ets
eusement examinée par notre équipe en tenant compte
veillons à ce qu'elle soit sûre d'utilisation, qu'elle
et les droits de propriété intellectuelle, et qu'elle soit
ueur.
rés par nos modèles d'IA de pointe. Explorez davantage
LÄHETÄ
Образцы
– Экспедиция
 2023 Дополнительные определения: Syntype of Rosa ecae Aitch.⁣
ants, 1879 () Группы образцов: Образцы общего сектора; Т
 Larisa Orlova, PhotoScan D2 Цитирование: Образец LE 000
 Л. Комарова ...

### Your objective:
Copy every record verbatim.

### Answer section:
ets
eusement examinée par notre équipe en tenant compte
veillons à ce qu'elle soit sûre d'utilisation, qu'elle
et les droits de propriété intellectuelle, et qu'elle soit
ueur.
rés par nos modèles d'IA de pointe. Explorez davantage
LÄHETÄ
Образцы
– Экспедиция
 2023 Дополнительные определения: Syntype of Rosa ecae Aitch.⁣
ants, 1879 () Группы образцов: Образцы общего сектора; Т
 Larisa Orlova, PhotoScan D2 Цитирование: Образец LE 000
 Л. Комарова ...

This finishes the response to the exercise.